Nel 1271, grazie al riconoscimento del papa Gregorio X, Dameta fu proclamata prima badessa di Conversano, ricevendo mitra e pastorale, simboli del potere vescovile.

Da quel momento, le badesse divennero figure di grande autorità, esercitando un potere paragonabile a quello di conti e vescovi, definito quasi “mostruoso“. Il clero di Castellana doveva persino rendere loro omaggio con il rito del baciamano.
Il monastero fu conosciuto nei secoli come “Monastero delle Donne” e la sua singolarità divenne leggendaria.
Questo potere durò per circa cinque secoli, fino al 1810, quando il decreto di soppressione di G. Murat pose fine a questa singolare istituzione, che fu definita “Monstrum Apuliae” – lo stupore di Puglia – , in parte per la sua natura unica e in parte per la contrarietà dell’epoca nei confronti del potere delle donne.
Il Campanile Barocco e gli stemmi di potere
Tra gli elementi più riconoscibili del monastero spicca il suo campanile barocco, costruito nel 1655, con un vivace contrasto cromatico tra rosso e bianco.
L’ingresso è sormontato da tre importanti stemmi araldici:
- Al centro: lo stemma del papa Alessandro VII.
- A destra: lo stemma dei conti Acquaviva d’Aragona con quello di Isabella Filomarino, che esercitava il diritto di patronato sulle nomine delle badesse.
- A sinistra: lo stemma del conte Goffredo Altavilla, fondatore della contea, a cui fu aggiunto il pastorale, simbolo del potere spirituale femminile.
La copertura originaria del campanile era in maioliche policrome, successivamente sostituite da mattoni nei toni del giallo e blu.


Non passa inosservata la cupola dell’edificio, che si eleva armoniosamente sopra il complesso monastico.

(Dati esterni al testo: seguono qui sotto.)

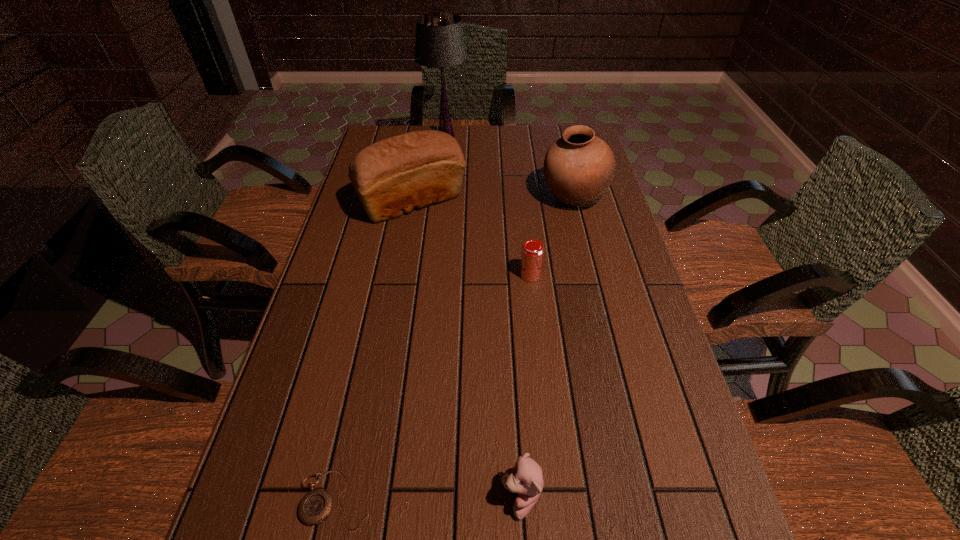
Identify the location of object that can be found as the fourth closest to the fourth farthest object. (315, 507).

Locate an element on the screen. Image resolution: width=960 pixels, height=540 pixels. vacant space that satisfies the following two spatial constraints: 1. on the front side of the third nearest object; 2. at the face of the teddy bear is located at coordinates (555, 498).

You are a GUI agent. You are given a task and a screenshot of the screen. Output one action in this format:
    pyautogui.click(x=<x>, y=<y>)
    Task: Click on the vacant region that satisfies the following two spatial constraints: 1. on the back side of the bread; 2. on the left side of the pottery
    This screenshot has width=960, height=540.
    Given the screenshot: What is the action you would take?
    pyautogui.click(x=413, y=198)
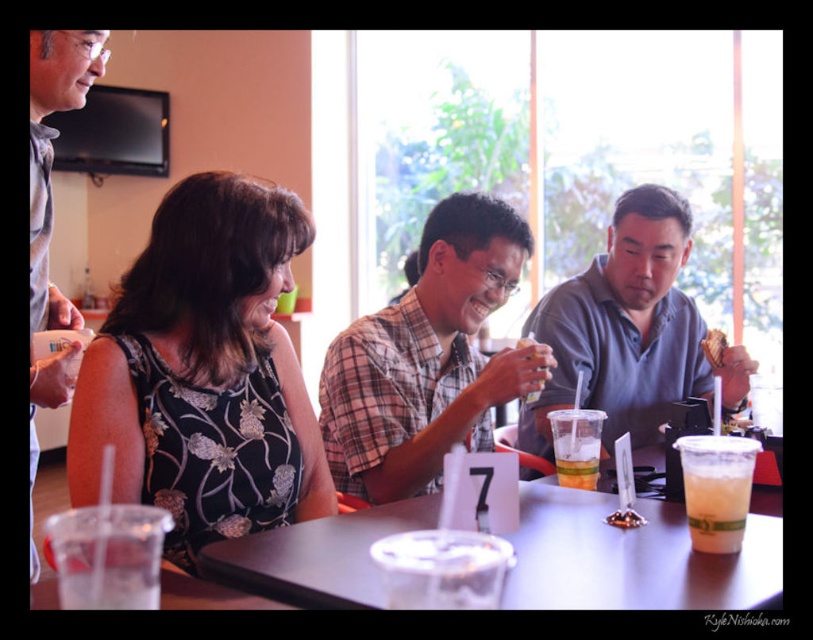
From the picture: Who is lower down, plaid fabric shirt at center or brown crumbly bread at right?

Positioned lower is plaid fabric shirt at center.

Identify the location of plaid fabric shirt at center. The width and height of the screenshot is (813, 640). (425, 356).

This screenshot has width=813, height=640. Identify the location of plaid fabric shirt at center. (425, 356).

Is clear plastic table at center thinner than clear plastic cup at lower left?

In fact, clear plastic table at center might be wider than clear plastic cup at lower left.

Does clear plastic table at center appear over clear plastic cup at lower left?

No.

Is point (733, 586) less distant than point (120, 508)?

No, it is behind (120, 508).

Where is `clear plastic table at center`? This screenshot has width=813, height=640. clear plastic table at center is located at coordinates [633, 557].

Does clear plastic table at center appear over gray cotton shirt at right?

Incorrect, clear plastic table at center is not positioned above gray cotton shirt at right.

Which is in front, point (685, 556) or point (587, 305)?

Positioned in front is point (685, 556).

Which is behind, point (546, 600) or point (659, 396)?

Point (659, 396)

The width and height of the screenshot is (813, 640). In order to click on clear plastic table at center in this screenshot , I will do `click(633, 557)`.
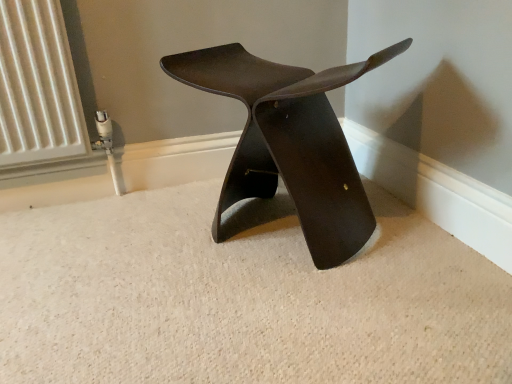
The width and height of the screenshot is (512, 384). I want to click on matte black stool at center, so click(289, 142).

Measure the distance between point (252, 171) and camera.

The depth of point (252, 171) is 3.53 feet.

Describe the element at coordinates (289, 142) in the screenshot. I see `matte black stool at center` at that location.

Where is `matte black stool at center`? The image size is (512, 384). matte black stool at center is located at coordinates (289, 142).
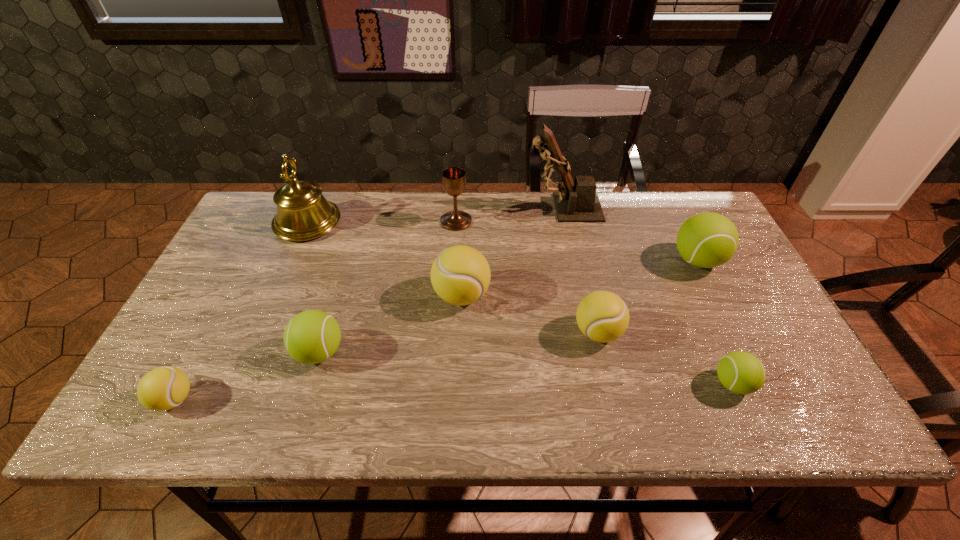
In order to click on vacant space located on the right of the second yellow tennis ball from right to left in this screenshot , I will do `click(529, 295)`.

Find the location of a particular element. This screenshot has height=540, width=960. free spot located on the left of the farthest green tennis ball is located at coordinates (546, 260).

Where is `vacant point located 0.100m on the front of the leftmost green tennis ball`? This screenshot has height=540, width=960. vacant point located 0.100m on the front of the leftmost green tennis ball is located at coordinates (300, 416).

Locate an element on the screen. The height and width of the screenshot is (540, 960). free space located 0.360m on the right of the rightmost yellow tennis ball is located at coordinates pos(771,332).

Locate an element on the screen. vacant space located on the front of the smallest green tennis ball is located at coordinates (751, 425).

Find the location of a particular element. Image resolution: width=960 pixels, height=540 pixels. free location located on the back of the leftmost tennis ball is located at coordinates (250, 257).

Where is `figurine that is positioned at the far edge`? figurine that is positioned at the far edge is located at coordinates (578, 202).

Image resolution: width=960 pixels, height=540 pixels. I want to click on bell located in the far edge section of the desktop, so click(x=303, y=213).

Identify the location of chalice present at the far edge. The image size is (960, 540). (454, 181).

This screenshot has width=960, height=540. What are the coordinates of `bell present at the left edge` in the screenshot? It's located at (303, 213).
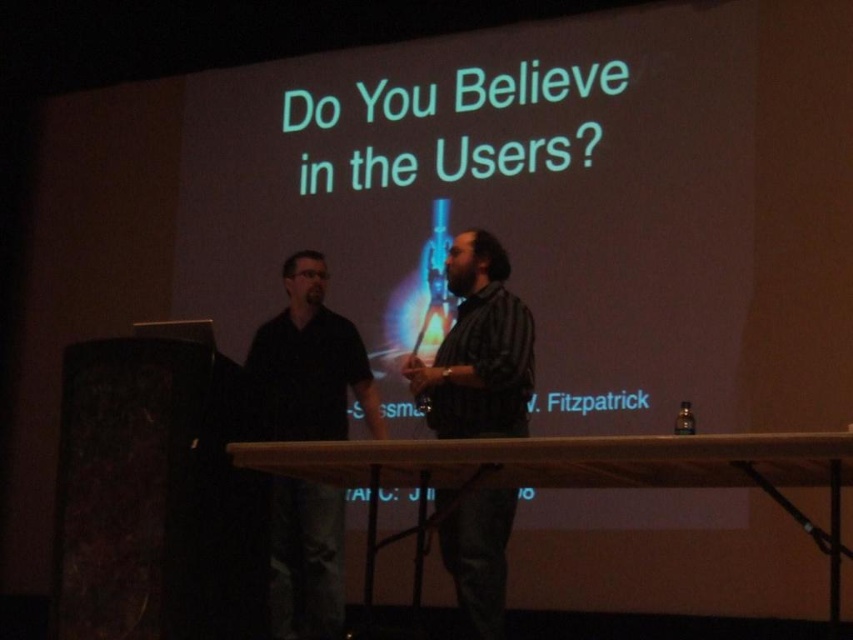
You are a stagehand setting up for a presentation. The white matte projection screen at upper center needs to be moved closer to the black matte shirt at left. How much closer should you move it to ensure it is exactly 5 meters away?

The white matte projection screen at upper center is currently 8.26 meters away from the black matte shirt at left. To make it exactly 5 meters away, you should move it closer by 3.26 meters.

You are an event planner setting up for a presentation. You need to place a decorative item at the point with coordinates point (498, 200). According to the scene, where exactly on the screen should you place it?

The point (498, 200) is located on the white matte projection screen at upper center, so you should place the decorative item on the upper center area of the screen.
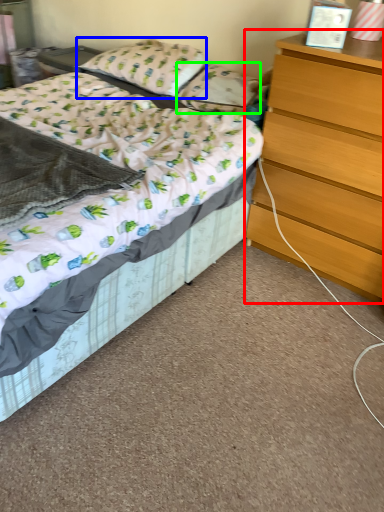
Question: Considering the real-world distances, which object is farthest from chest of drawers (highlighted by a red box)? pillow (highlighted by a blue box) or pillow (highlighted by a green box)?

Choices:
 (A) pillow
 (B) pillow

Answer: (A)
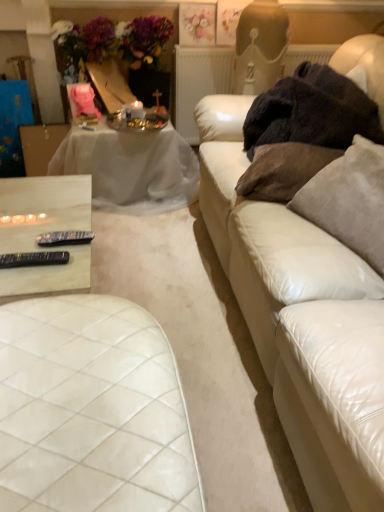
Question: From a real-world perspective, is white sheer cloth at upper left, the second table in the bottom-to-top sequence, physically located above or below brown fabric pillow at right, which ranks as the second pillow in right-to-left order?

Choices:
 (A) below
 (B) above

Answer: (A)

Question: In terms of height, does white sheer cloth at upper left, which is the first table in top-to-bottom order, look taller or shorter compared to brown fabric pillow at right, which ranks as the second pillow in right-to-left order?

Choices:
 (A) tall
 (B) short

Answer: (A)

Question: Estimate the real-world distances between objects in this image. Which object is closer to the pastel floral print at upper center?

Choices:
 (A) white marble remote controls at lower left, which is counted as the first table, starting from the front
 (B) white quilted leather ottoman at lower left
 (C) black plastic remote control at lower left, the first tableware positioned from the front
 (D) white sheer cloth at upper left, which is the first table in top-to-bottom order
 (E) dark fuzzy blanket at right

Answer: (D)

Question: Based on their relative distances, which object is farther from the black plastic remote control at lower left, which appears as the first tableware when viewed from the top?

Choices:
 (A) suede-like beige pillow at right, which is the first pillow in right-to-left order
 (B) brown fabric pillow at right, which ranks as the second pillow in right-to-left order
 (C) pastel floral print at upper center
 (D) white marble remote controls at lower left, which is counted as the first table, starting from the front
 (E) black plastic remote control at lower left, the 2th tableware in the back-to-front sequence

Answer: (C)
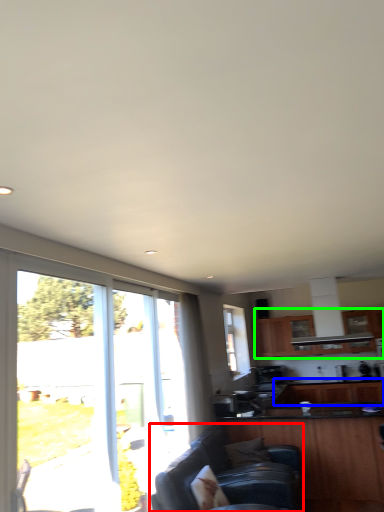
Question: Which object is the farthest from studio couch (highlighted by a red box)? Choose among these: cabinetry (highlighted by a blue box) or cabinetry (highlighted by a green box).

Choices:
 (A) cabinetry
 (B) cabinetry

Answer: (B)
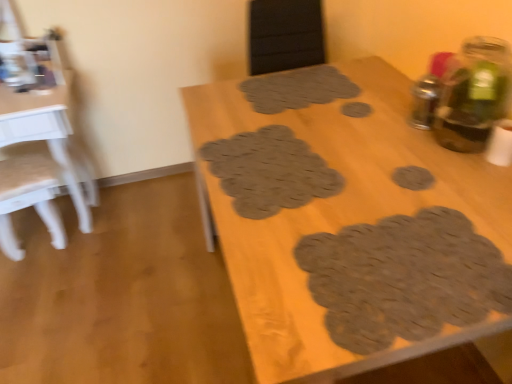
Where is `vacant area that lies between metallic silver bottle at upper right, which is counted as the first bottle, starting from the back, and brown textured coaster at center-right, positioned as the 4th footprint in top-to-bottom order`? The width and height of the screenshot is (512, 384). vacant area that lies between metallic silver bottle at upper right, which is counted as the first bottle, starting from the back, and brown textured coaster at center-right, positioned as the 4th footprint in top-to-bottom order is located at coordinates (418, 152).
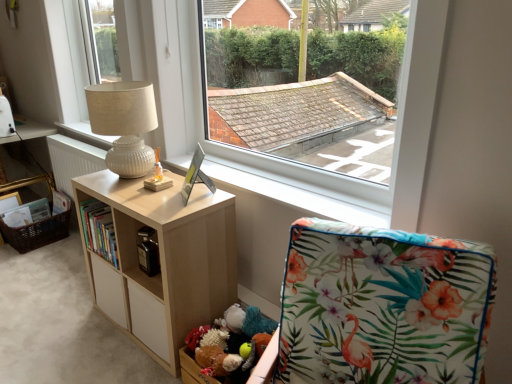
In order to click on free spot below transparent glass window at upper center, acting as the first window starting from the front (from a real-world perspective) in this screenshot , I will do `click(285, 186)`.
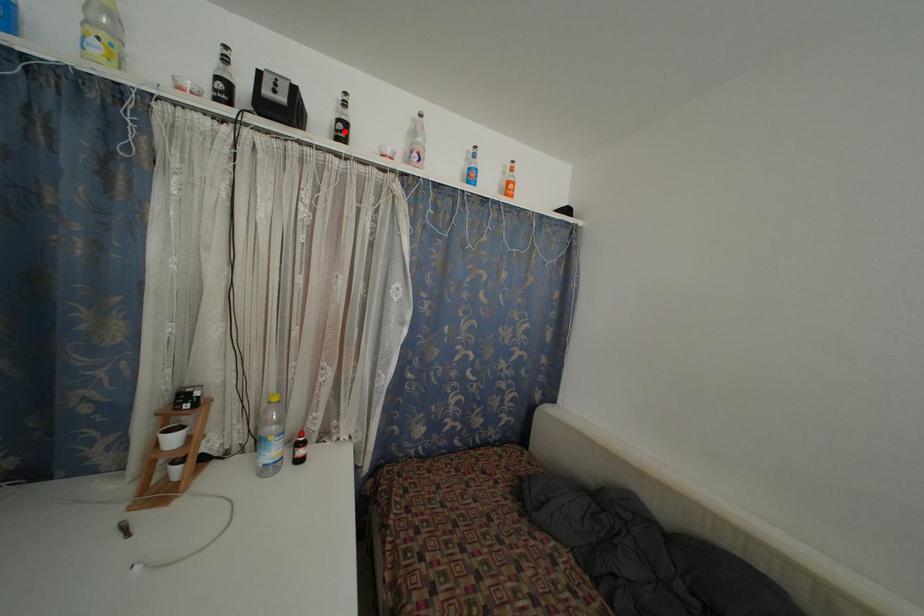
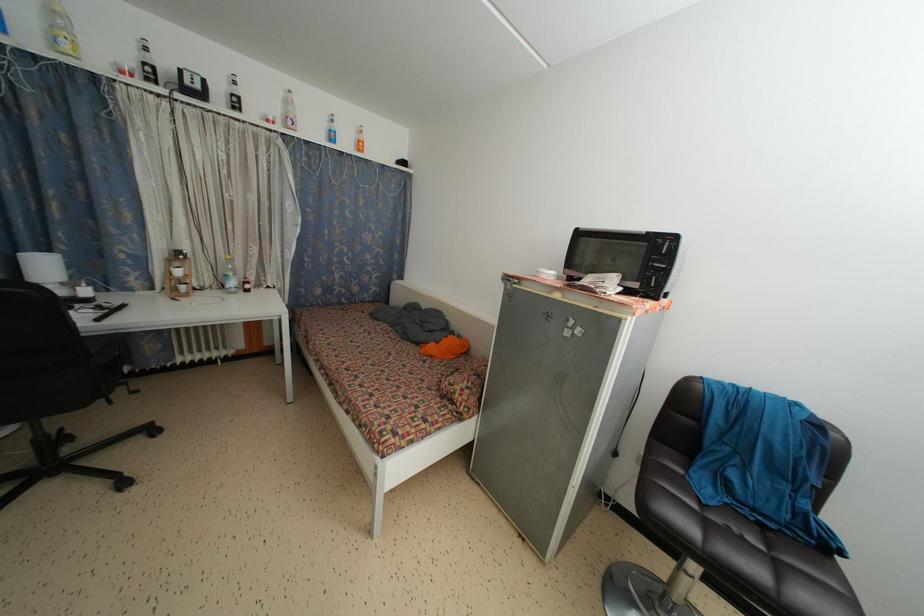
The point at the highlighted location is marked in the first image. Where is the corresponding point in the second image?

(238, 105)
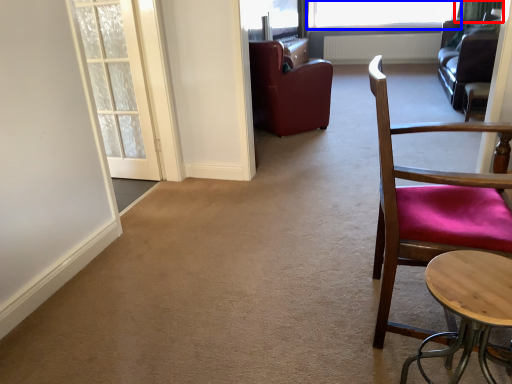
Question: Among these objects, which one is nearest to the camera, curtain (highlighted by a red box) or window (highlighted by a blue box)?

Choices:
 (A) curtain
 (B) window

Answer: (A)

La sua struttura, sobria ma elegante, conferisce un ulteriore slancio verticale al profilo del monastero, completando l’equilibrio tra gli elementi romanici e barocchi che caratterizzano l’intero complesso.
Il Museo Archeologico di Conversano

Oggi, gli ambienti del monastero ospitano anche il Museo Archeologico di Conversano, custode di una preziosa collezione di reperti che raccontano la storia del territorio dalle origini preistoriche fino all’epoca medievale.
Il museo è una tappa fondamentale per chi desidera comprendere in profondità l’identità e l’evoluzione storica della città.
ℹ️ Info e orari di visita
📍Via San Benedetto, 20, Conversano (BA)
🕰 Orari di apertura Chiesa di San Benedetto:
- 10.00-12.00
- 17.00-20.00
Per aggiornamenti sugli orari di apertura e le visite guidate, contatta l’Info Point.
📞 +39 080 495 6517
✉️ Email: iat@comune.conversano.ba.it
* N.B. Chiesa di San Benedetto resta chiusa il mercoledì.
Perché visitarla
Il Monastero di San Benedetto è molto più di un monumento: è un simbolo di forza, cultura e spiritualità. Le sue mura raccontano una storia eccezionale fatta di figure femminili che hanno saputo esercitare potere, proteggere la comunità e lasciare un’impronta indelebile nella storia pugliese.
Visitare questo luogo significa immergersi in una dimensione senza tempo, tra stemmi nobiliari, architetture barocche, cupole silenziose e il fascino di un passato che ha ancora molto da dire.